## Goal of the exercise
Please keep to the lines below from the one with "f_number: 2" through the one with "exposure_s: 1/1000", and restate them word for word, ends included.

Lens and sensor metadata
Start of Block

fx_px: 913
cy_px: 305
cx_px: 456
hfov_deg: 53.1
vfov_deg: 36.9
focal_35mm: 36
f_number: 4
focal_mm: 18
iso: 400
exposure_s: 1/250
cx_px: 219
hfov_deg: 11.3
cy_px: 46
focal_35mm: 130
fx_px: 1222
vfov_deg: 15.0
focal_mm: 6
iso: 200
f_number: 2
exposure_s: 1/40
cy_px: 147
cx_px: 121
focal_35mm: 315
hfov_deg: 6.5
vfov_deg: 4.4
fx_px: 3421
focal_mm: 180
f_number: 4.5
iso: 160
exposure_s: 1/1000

End of Block
Start of Block

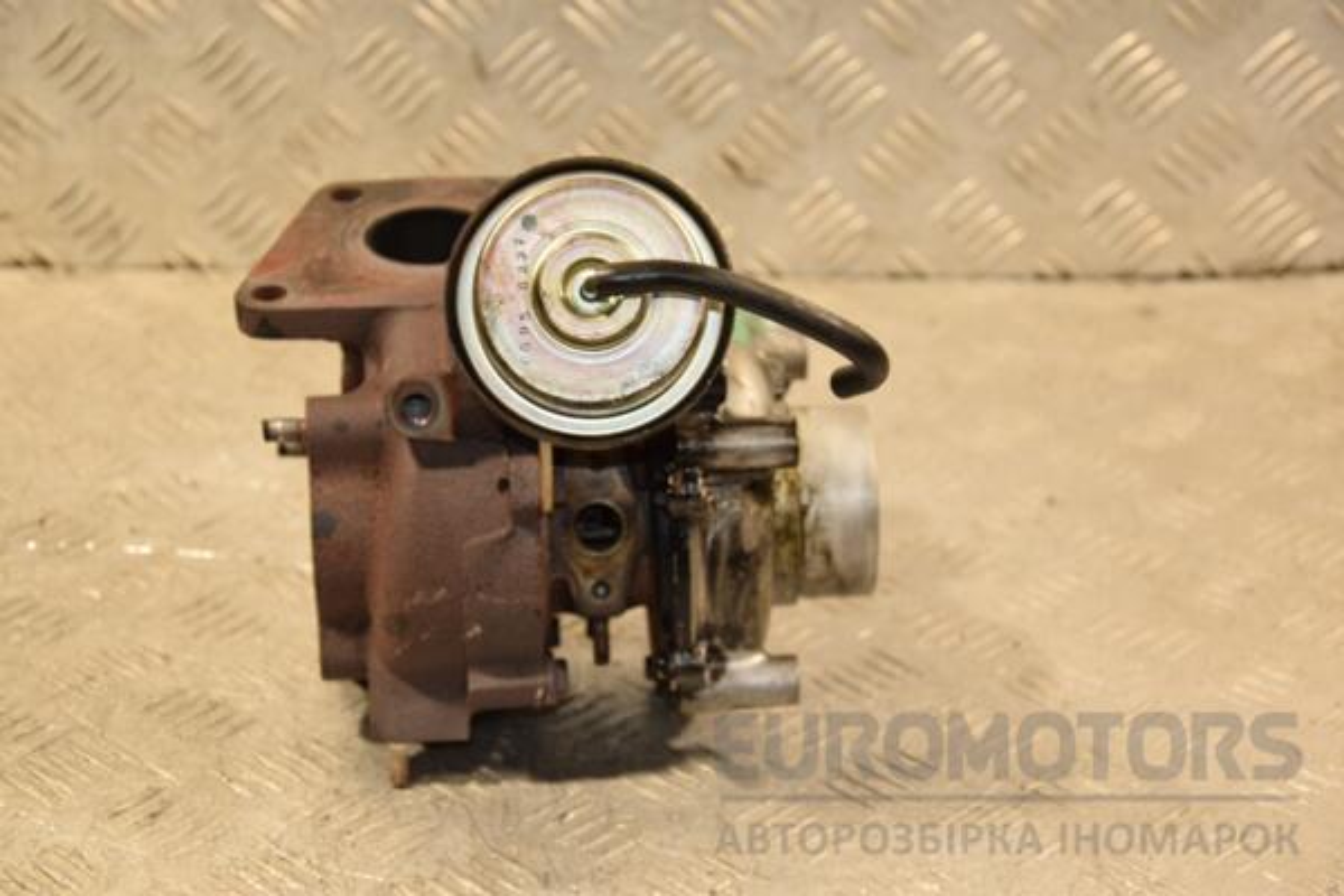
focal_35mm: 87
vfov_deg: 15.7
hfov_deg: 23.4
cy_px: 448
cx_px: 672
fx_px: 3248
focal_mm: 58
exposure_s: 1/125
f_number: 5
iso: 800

End of Block
Start of Block

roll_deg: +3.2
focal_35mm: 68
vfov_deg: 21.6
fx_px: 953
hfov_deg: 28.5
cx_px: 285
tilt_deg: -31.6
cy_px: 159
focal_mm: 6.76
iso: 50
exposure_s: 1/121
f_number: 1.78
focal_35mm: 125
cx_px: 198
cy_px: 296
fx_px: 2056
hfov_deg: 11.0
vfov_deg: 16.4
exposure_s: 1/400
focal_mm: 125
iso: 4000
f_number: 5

End of Block

## Exercise answer
f_number: 2
exposure_s: 1/40
cy_px: 147
cx_px: 121
focal_35mm: 315
hfov_deg: 6.5
vfov_deg: 4.4
fx_px: 3421
focal_mm: 180
f_number: 4.5
iso: 160
exposure_s: 1/1000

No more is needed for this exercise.